Bereits zum zweiten Mal seit 2008 muss der Schweizer Staat für die Rettung einer Grossbank eingreifen. Dafür stellen sowohl die Schweizerische Nationalbank (SNB) als auch der Bund Milliarden zur Verfügung. Falls die neue XXL-UBS einen Verlust erleidet, müssen auch die Steuerzahler mit neun Milliarden Franken geradestehen.
Da stellt sich die Frage, ob die Verantwortlichen bei der CS nicht zur Rechenschaft gezogen werden können. Schliesslich haben sie jahrelang Boni kassiert.
«Rückwirkend ist bei den Boni sehr wenig möglich», sagt Klaus Wellershoff (59), ehemaliger UBS-Chefökonom und Bankenexperte, gegenüber BlickTV. «Es wird aber in Zukunft sicher eine Bonusregelung geben. Ich hoffe auf eine Strafnorm. Dann könnte man, wenn ein Banker seine Bank an die Wand fährt und der Bund eingreifen muss, mittels Geldstrafe auf seine Boni zurückgreifen.»
Eine Bankenkrise der anderen Art
Dabei sei es aber nicht so einfach, einen Schuldigen zu finden. «Wir sind in einer andersartigen Bankenkrise als 2008», meint der Experte.
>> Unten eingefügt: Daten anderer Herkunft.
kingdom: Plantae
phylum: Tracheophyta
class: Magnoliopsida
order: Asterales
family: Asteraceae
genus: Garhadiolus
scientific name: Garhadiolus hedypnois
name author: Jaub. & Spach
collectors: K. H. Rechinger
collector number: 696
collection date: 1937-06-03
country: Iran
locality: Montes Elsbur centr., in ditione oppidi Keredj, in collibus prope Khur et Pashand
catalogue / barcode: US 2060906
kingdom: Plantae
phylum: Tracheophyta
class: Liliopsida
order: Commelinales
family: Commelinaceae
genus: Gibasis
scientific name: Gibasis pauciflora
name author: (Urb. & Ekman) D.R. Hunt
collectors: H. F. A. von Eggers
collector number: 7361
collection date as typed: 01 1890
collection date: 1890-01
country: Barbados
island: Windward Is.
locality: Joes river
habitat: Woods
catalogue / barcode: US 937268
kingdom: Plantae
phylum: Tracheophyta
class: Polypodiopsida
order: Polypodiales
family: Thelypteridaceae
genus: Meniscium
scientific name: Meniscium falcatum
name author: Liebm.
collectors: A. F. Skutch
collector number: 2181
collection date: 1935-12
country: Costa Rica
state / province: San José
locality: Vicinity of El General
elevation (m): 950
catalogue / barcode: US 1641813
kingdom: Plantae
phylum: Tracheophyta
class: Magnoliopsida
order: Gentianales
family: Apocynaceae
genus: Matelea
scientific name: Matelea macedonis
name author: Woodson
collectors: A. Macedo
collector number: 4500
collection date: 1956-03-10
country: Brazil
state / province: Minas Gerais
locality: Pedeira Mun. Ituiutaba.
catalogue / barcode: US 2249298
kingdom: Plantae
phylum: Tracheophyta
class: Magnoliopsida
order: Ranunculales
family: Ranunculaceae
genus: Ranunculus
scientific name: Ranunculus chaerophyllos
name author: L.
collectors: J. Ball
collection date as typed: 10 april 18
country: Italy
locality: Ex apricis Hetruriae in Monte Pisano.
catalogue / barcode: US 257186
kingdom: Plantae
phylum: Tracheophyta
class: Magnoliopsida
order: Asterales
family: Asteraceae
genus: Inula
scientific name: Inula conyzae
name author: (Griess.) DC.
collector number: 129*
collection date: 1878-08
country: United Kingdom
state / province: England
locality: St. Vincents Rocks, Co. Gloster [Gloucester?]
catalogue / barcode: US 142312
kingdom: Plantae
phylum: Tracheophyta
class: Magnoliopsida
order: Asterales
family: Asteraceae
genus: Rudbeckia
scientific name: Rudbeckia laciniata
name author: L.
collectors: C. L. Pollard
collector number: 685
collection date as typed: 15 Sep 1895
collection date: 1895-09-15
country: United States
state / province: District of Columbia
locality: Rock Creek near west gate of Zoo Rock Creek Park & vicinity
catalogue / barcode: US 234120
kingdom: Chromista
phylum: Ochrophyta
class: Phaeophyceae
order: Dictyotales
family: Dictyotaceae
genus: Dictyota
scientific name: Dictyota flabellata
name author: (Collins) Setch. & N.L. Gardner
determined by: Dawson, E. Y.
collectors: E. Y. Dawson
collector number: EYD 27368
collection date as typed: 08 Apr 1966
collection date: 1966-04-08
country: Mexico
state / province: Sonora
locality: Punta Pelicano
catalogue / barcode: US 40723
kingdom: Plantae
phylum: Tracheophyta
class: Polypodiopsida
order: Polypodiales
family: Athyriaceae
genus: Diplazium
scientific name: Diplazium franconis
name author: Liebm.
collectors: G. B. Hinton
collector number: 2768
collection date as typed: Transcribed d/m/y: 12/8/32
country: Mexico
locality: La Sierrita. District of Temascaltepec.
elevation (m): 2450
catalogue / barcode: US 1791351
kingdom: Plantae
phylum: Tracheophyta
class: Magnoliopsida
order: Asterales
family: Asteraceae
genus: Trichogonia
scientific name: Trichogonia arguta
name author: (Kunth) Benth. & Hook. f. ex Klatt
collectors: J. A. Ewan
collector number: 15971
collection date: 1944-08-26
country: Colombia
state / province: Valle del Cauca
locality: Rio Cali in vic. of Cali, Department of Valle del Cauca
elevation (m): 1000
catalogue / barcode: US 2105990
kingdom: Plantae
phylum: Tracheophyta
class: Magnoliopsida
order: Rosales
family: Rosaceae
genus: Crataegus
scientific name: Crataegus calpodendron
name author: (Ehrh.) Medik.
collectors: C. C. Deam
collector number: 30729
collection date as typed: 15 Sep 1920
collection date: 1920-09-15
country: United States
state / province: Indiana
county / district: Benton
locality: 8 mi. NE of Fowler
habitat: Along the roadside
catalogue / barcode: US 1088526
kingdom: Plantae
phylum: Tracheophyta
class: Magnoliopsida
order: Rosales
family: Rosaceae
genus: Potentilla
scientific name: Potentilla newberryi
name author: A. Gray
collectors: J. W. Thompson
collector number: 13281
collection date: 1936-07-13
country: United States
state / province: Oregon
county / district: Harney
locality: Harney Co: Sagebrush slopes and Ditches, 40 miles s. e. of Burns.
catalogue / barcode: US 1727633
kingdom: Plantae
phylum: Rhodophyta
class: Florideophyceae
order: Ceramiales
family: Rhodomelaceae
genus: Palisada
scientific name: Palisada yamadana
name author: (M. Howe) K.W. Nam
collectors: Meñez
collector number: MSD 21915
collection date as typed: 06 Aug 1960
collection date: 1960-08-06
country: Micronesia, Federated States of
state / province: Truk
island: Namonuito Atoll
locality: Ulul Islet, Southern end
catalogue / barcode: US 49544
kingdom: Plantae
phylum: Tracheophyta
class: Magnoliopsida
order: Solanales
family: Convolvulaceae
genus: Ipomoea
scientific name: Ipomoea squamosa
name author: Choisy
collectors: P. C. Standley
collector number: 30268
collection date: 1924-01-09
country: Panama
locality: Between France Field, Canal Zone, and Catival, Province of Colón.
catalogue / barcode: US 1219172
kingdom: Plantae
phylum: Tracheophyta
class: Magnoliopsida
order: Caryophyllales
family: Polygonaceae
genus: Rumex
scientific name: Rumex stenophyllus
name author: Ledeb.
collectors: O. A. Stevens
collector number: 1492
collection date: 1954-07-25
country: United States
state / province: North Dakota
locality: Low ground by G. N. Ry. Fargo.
Damals waren Kreditausfälle das Problem.
«Die Situation jetzt ist entstanden, weil die Nationalbanken die Zinsen viel zu lange sehr tief gehalten haben», sagt Wellershoff. Die tiefen Zinsen hätten das Kreditvolumen und die Bankenbilanzen aufgeblasen. Dann kam die Inflation. «Auch das ist kein Zufall bei den tiefen Zinsen.»
Wellershoff will aber nicht mit dem Finger auf die SNB zeigen. Die Inflationsrate sei hierzulande relativ klein, weshalb die Nationalbank die Zinsen sehr spät angehoben habe. «Darum hatten wir bis jetzt in der Schweiz auch noch kein Bankenproblem – ausser das Vertrauensproblem bei der CS.»
In den USA sei das Problem jedoch klar: Die US-Notenbank Fed stehe im Mittelpunkt der Verantwortlichkeit, so Wellershoff. Auch in Europa ist der Zinsdruck gross: «Es dürfte bei einigen europäischen Banken wackeln.» Denn die steigenden Zinsen zerstören das Eigenkapital und ruinieren so die Bilanzen der Institute.
Kultur der Credit Suisse führte zu vielen Skandalen
In den USA ist es wegen der Krise zur zweit- und drittgrössten Bankverstaatlichung der Geschichte gekommen. Daraufhin, sagt Wellershoff, sei das Augenmerk auf andere mögliche Wackelkandidaten gefallen. «Aufgrund der Skandale der Vergangenheit zählt die Credit Suisse zu den schwachen Banken, die schon viel Vertrauen verloren haben», sagt Wellershoff. Den Grund dafür sieht auch Wellershoff in der Kultur der CS.
Mit der Übernahme der CS durch die UBS ist der Ökonom nicht glücklich. Wettbewerbstechnisch sei es eine unmögliche Situation. «Mantramässig wird erwähnt, dass es die einzige Lösung war», sagt er. Wellershoff sieht es anders: Wenn man früh genug die wahre Lage der CS gekannt hätte, wäre eine Verstaatlichung möglich gewesen.
«Da hat man geschlafen, ganz einfach», erklärt Wellershoff. Wer konkret besser aufpassen hätte müssen, müsse nun in Ruhe untersucht werden. «Man wird schauen, was bei der Fimna passiert ist und inwiefern die SNB noch mitgeredet hat. Und man wird auch das Finanzdepartement anschauen.»